All CG dinucleotides along exons 5-8 of the p53 tumor suppressor gene contain endogenous 5-methylcytosine (C-Me). These same sites (e.g., codons 157, 158, 245, 248, and 273) are mutational hot spots in smoking-induced lung cancer. Several groups used the UvrABC endonuclease incision assay to demonstrate that methylated CG dinucleotides of the p53 gene are the preferred binding sites for the diol epoxides of bay region polycyclic aromatic hydrocarbons (PAH). In contrast, effects of endogenous cytosine methylation on the distribution of DNA lesions induced by tobacco-specific nitrosamines, e.g., 4-(methylnitrosamino)-1-(3-pyridyl)-1-butanone (NNK), have not been elucidated.

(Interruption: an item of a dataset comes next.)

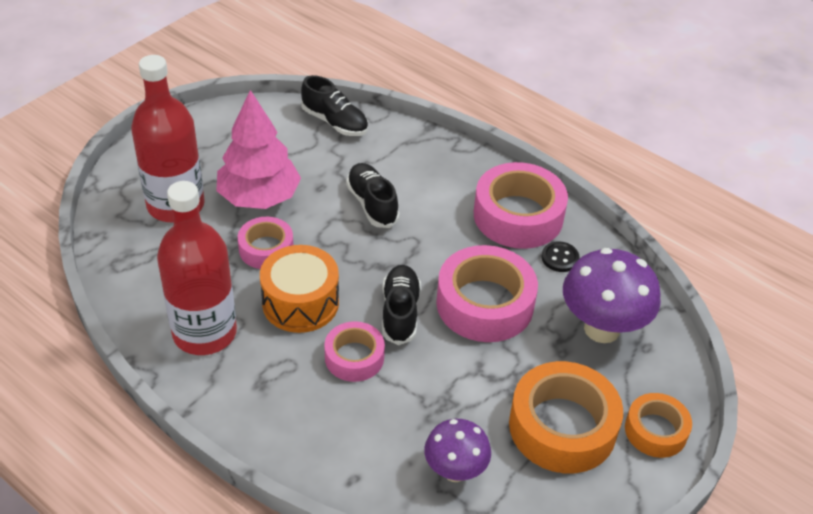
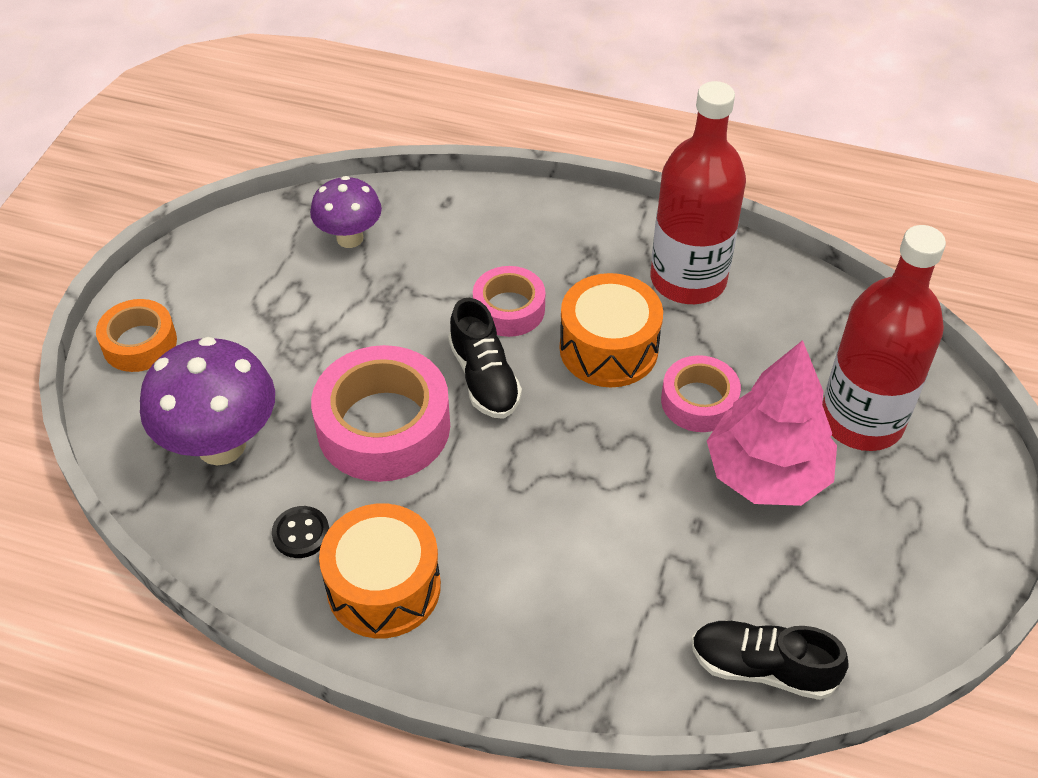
camera: 160 degrees right, 5 degrees up
(372, 204) = (606, 524): black shoe -> none
(518, 216) = (384, 587): pink tape -> orange drum
(562, 427) = (248, 313): orange tape -> none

In the work presented here, a stable isotope labeling HPLC-ESI-MS/MS approach was employed to analyze the reactivity of the N7 and O-6 positions of guanines within hemimethylated and fully methylated CG dinucleotides toward NNK-derived methylating and pyridyloxobutylating species. N-15(3)-labeled guanine bases were placed within synthetic DNA sequences representing endogenously methylated p53 codons 154, 157, and 248, followed by treatment with acetylated precursors to NNK diazohydroxides. HPLC-ESI-MS/MS analysis was used to determine the relative yields of N7- and O-6-guanine adducts at the N-15(3)-labeled position. In all cases, the presence of C-Me inhibited the formation of N7-methylguanine, O-6-methylguanine, and O-6-pyridyloxobutylguanine at a neighboring G, with the greatest decrease observed in fully methylated dinucleotides and at guanines preceded by C-Me. Furthermore, the O-6-Me-dG/N7-Me-G molar ratios were decreased in the presence of the 5'-neighboring C-Me, suggesting that the observed decline in O-6-alkylguanine adduct yields is, at least partially, a result of an altered reactivity pattern in methylated CG dinucleotides. These results indicate that, unlike N-2-guanine adducts of PAH diol epoxides, NNK-induced N7- and O-6-alkylguanine adducts are not preferentially formed at the endogenously methylated CG sites within the p53 tumor suppressor gene.